_Your objective:_
Go through the material below and tally every line with the string "soon". Reply with the number only.

_Data in this exercise:_
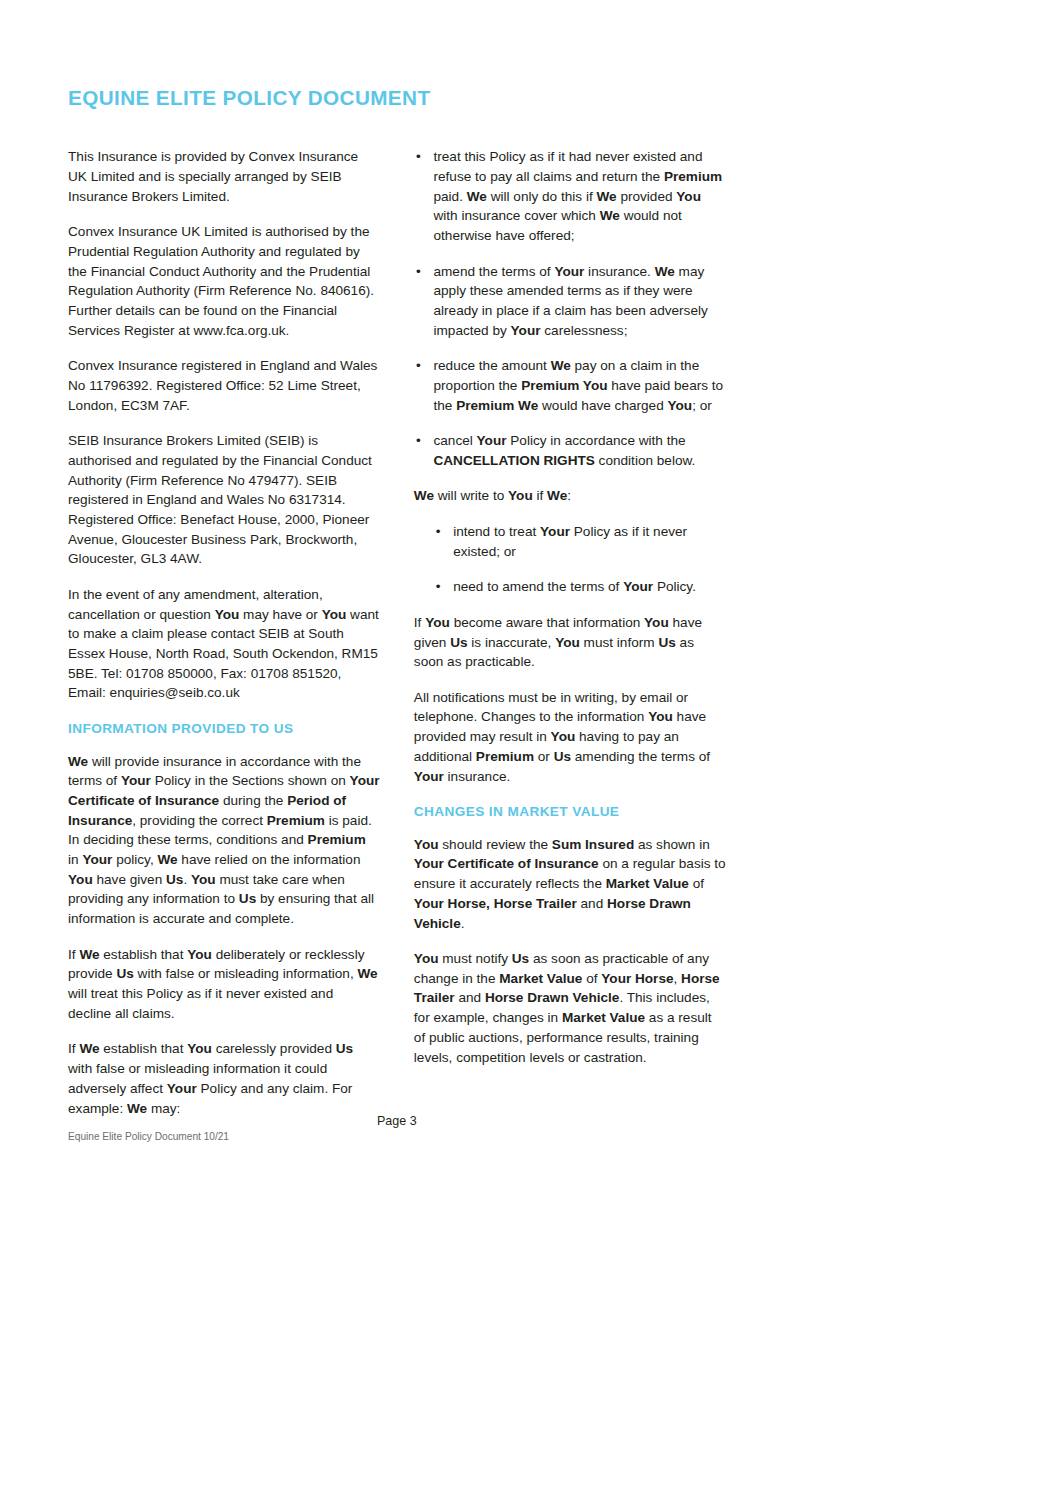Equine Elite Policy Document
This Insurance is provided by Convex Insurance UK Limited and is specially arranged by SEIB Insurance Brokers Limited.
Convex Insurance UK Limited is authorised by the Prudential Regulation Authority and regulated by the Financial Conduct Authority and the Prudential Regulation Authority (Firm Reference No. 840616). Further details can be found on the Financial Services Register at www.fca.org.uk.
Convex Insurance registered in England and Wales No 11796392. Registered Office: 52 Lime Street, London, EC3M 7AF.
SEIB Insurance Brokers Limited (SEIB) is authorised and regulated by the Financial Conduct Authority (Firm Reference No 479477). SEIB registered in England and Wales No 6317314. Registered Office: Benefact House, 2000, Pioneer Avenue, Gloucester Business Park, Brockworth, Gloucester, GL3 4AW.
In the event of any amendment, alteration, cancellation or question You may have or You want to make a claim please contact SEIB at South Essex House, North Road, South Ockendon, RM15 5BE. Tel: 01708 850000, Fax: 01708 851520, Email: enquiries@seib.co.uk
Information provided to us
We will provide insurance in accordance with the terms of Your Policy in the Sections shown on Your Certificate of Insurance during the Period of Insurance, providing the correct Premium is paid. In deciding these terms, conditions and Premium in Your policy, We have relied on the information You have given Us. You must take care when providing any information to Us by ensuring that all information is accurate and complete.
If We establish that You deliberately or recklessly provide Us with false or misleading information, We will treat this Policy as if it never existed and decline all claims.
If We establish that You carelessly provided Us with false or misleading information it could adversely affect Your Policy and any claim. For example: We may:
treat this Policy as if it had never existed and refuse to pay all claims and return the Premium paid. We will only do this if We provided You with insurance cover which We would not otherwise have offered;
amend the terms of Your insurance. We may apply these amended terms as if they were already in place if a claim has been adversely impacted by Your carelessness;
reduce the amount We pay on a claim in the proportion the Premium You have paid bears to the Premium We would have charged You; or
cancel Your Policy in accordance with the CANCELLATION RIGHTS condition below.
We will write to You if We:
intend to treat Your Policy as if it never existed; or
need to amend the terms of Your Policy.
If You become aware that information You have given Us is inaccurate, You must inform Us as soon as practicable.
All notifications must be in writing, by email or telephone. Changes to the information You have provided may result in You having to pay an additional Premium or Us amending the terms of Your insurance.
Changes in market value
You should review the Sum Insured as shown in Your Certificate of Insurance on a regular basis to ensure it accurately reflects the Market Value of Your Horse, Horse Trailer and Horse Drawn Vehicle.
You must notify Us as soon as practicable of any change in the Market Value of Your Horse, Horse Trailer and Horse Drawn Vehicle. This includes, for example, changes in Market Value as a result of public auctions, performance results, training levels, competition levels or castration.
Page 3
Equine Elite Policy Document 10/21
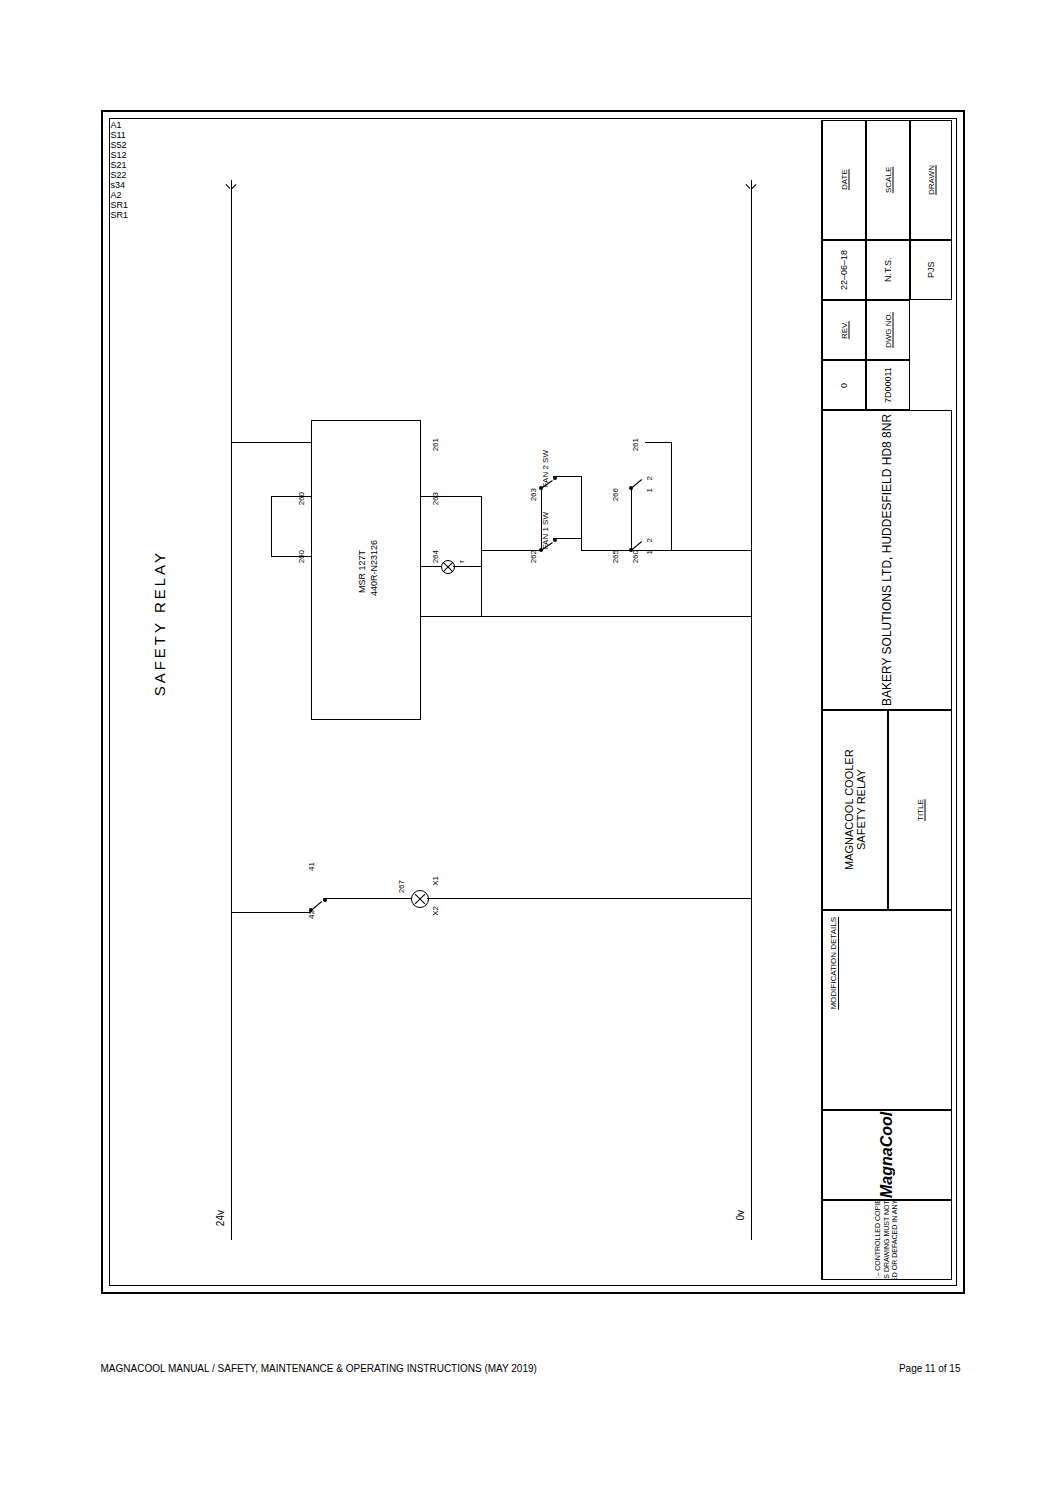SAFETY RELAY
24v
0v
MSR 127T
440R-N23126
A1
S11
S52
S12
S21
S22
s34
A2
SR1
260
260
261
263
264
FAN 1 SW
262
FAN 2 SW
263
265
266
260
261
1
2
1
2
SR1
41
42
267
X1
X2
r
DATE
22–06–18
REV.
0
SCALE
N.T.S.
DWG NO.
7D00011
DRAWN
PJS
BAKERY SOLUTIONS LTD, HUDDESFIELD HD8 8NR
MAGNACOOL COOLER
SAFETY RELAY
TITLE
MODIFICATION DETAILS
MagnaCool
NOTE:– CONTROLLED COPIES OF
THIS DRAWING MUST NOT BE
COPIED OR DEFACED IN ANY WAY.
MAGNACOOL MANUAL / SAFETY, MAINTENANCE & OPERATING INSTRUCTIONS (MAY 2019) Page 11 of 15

_Exercise result:_
2